I have written a lot lately about how important clinical information is when setting a plan of care (and it really is important!!) But this patient is a good example of how relying solely on clinical information can lead us to the wrong conclusions-even when the clinical evidence seems especially compelling.


This patient from our Chicago team had a known history of a cervical esophageal web-it had been noted on a prior MBS, and the patient reported having it “stretched”, but was uncertain of the date. The patient had recently had some choking episodes and complained of food being stuck. The clinical history, previous findings, plus patient complaint easily lends itself to a complication from the web. The physician at the facility referred the patient back to the GI, all assumed the patient needed either repeated dilation or some other treatment of the web. However, given COVID, the patient was not able to be seen by the GI for several weeks. The facility decided to order an MBS study in the meantime.
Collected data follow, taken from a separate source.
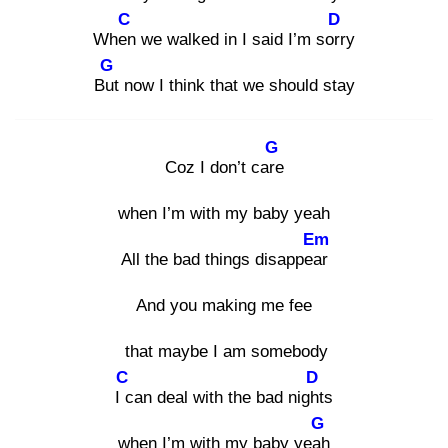
C
D
When
we walked in I said I’m sorr
y
G
But
now I think that we should stay
G
Coz I don’t care
when I’m with my baby yeah
Em
All the bad things disappear
And you making me fee
that maybe I am somebody
C
D
I c
an deal with the bad night
s
G
when I’m with my baby yeah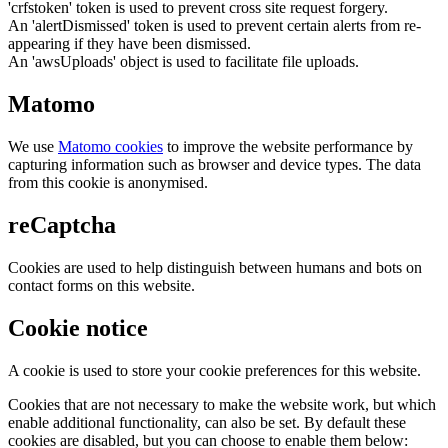
'crfstoken' token is used to prevent cross site request forgery.
An 'alertDismissed' token is used to prevent certain alerts from re-
appearing if they have been dismissed.
An 'awsUploads' object is used to facilitate file uploads.
Matomo
We use
Matomo cookies
to improve the website performance by
capturing information such as browser and device types. The data
from this cookie is anonymised.
reCaptcha
Cookies are used to help distinguish between humans and bots on
contact forms on this website.
Cookie notice
A cookie is used to store your cookie preferences for this website.
Cookies that are not necessary to make the website work, but which
enable additional functionality, can also be set. By default these
cookies are disabled, but you can choose to enable them below: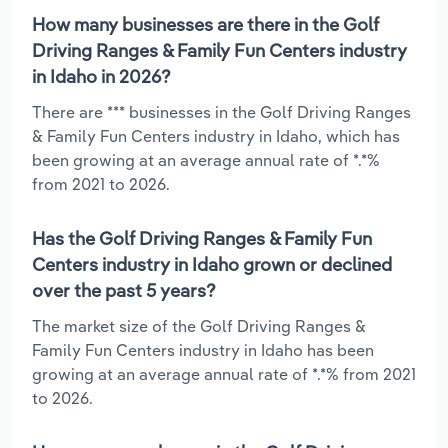
How many businesses are there in the Golf
Driving Ranges & Family Fun Centers industry
in Idaho in 2026?
There are *** businesses in the Golf Driving Ranges
& Family Fun Centers industry in Idaho, which has
been growing at an average annual rate of *.*%
from 2021 to 2026.
Has the Golf Driving Ranges & Family Fun
Centers industry in Idaho grown or declined
over the past 5 years?
The market size of the Golf Driving Ranges &
Family Fun Centers industry in Idaho has been
growing at an average annual rate of *.*% from 2021
to 2026.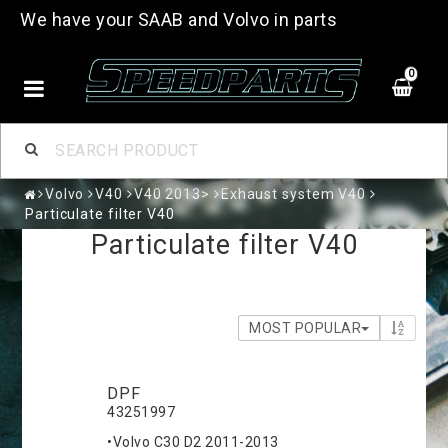
We have your SAAB and Volvo in parts
0
Volvo
V40
V40 2013>
Exhaust system V40
Particulate filter V40
Particulate filter V40
MOST POPULAR
DPF
43251997
•Volvo C30 D2 2011-2013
You can see that, in fact, everything clears through the web pretty cleanly. Our SLP did notice very little actual mastication of the solids, however (despite outwardly appearing to do so). She then talked to the patient a little more, finally discovering that the patient had lost her dentures during a recent hospitalization, and that prior to this, she always wore them for eating. We recommended the patient be changed to minced and moist foods until she was able to have her dentures remade (which the patient agreed with)-a follow up phone call a couple weeks later showed the patient had no further choking episodes and was prioritized for the dental consult. (They also decided to keep the GI appointment for further eval, in case you were wondering.)


It’s also worth mentioning here that this patient is also a lovely example of how an SLP conducting a good MBS study with a thorough understanding of the physiology needed can use clinical skills to assess even if we don’t “see” something happen-this patient clearly did not choke during the study, but by looking at the physiology, not the food, the SLP was able to make a comprehensive assessment and a good plan of care. We don’t need to have a smorgasbord of food in the Radiology suite, but a good protocol and a focus on the physiology is essential.